Now, how do I compare getDetails with the hrefs list and remove/decompose every items that is present in the list.

I tried this , but it doesnt work for some reason :

hrefs = [links['href'] for links in getDetails.find_all('a', href=True) if target in links['href']]
print(hrefs)
for z in hrefs:
    getDetails.decompose()

It removed the entire data in the getDescription, but i need to remove only the elements which are in the list and not evrything

The output should be the complete HTML except the ones that has www.indigo.com in it

CodePudding user response：

You have to find parent tag and then use decompose() method

html="""<div><a href="www.indigo.com"></div>"""

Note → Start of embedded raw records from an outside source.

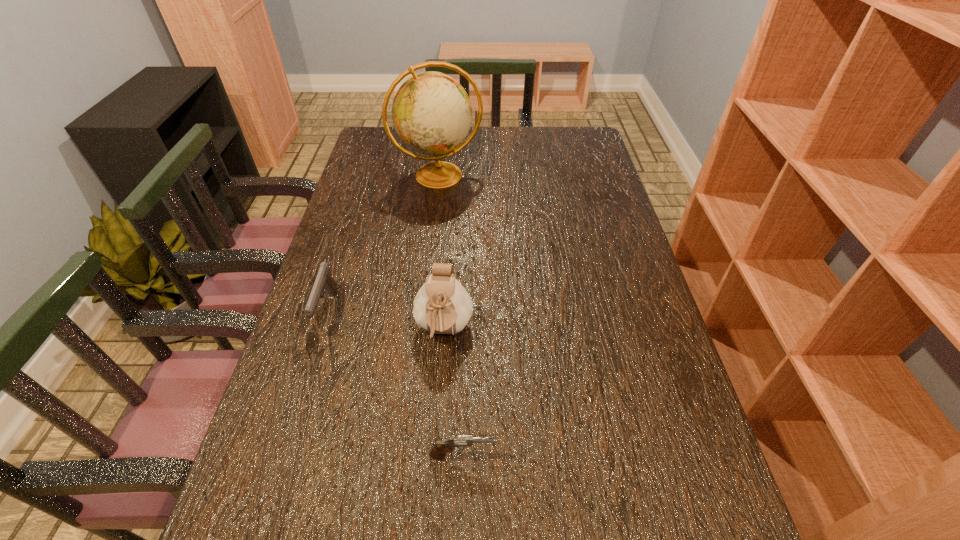
Find the location of a particular element. vacant space located 0.150m at the barrel of the shorter pistol is located at coordinates (572, 455).

This screenshot has height=540, width=960. What are the coordinates of `object present at the far edge` in the screenshot? It's located at (432, 114).

Locate an element on the screen. The width and height of the screenshot is (960, 540). globe that is at the left edge is located at coordinates (432, 114).

Identify the location of pistol at the left edge. This screenshot has height=540, width=960. (324, 282).

Image resolution: width=960 pixels, height=540 pixels. I want to click on object that is at the far left corner, so click(x=432, y=114).

This screenshot has height=540, width=960. Find the location of `vacant region at the far edge of the desktop`. vacant region at the far edge of the desktop is located at coordinates pos(550,148).

Locate an element on the screen. vacant space at the left edge of the desktop is located at coordinates pos(385,212).

The width and height of the screenshot is (960, 540). In the image, there is a desktop. Identify the location of free region at the right edge. tap(683, 440).

Where is `free space at the far right corner`? Image resolution: width=960 pixels, height=540 pixels. free space at the far right corner is located at coordinates (572, 158).

Image resolution: width=960 pixels, height=540 pixels. In order to click on free space between the pouch and the farthest object in this screenshot , I will do `click(442, 253)`.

soup=BeautifulSoup(html,"html.parser")

target= "www.indigo.com"
href_tags = [links for links in soup.find_all('a', href=True) if target in links['href']]

for i in href_tags:
    i.parent.decompose()

Output:

soup will be empty

From the URL:

import requests
res=requests.get("https://www.assamcareer.com/2021/06/oil-india-limited.html")
soup=BeautifulSoup(res.text,"html.parser")
target= "www.assamcareer.com"
tags = [links for links in soup.find_all('a', href=True) if target in links['href']]
for i in tags:
    i.parent.decompose()

Updated Answer:

for title in root:
    /
 
        Your code

    /
    href_tags = [links for links in getDetails.find_all('a',href=True) if target in links['href']]
    print(href_tags)

for i in href_tags:
    i.parent.decompose()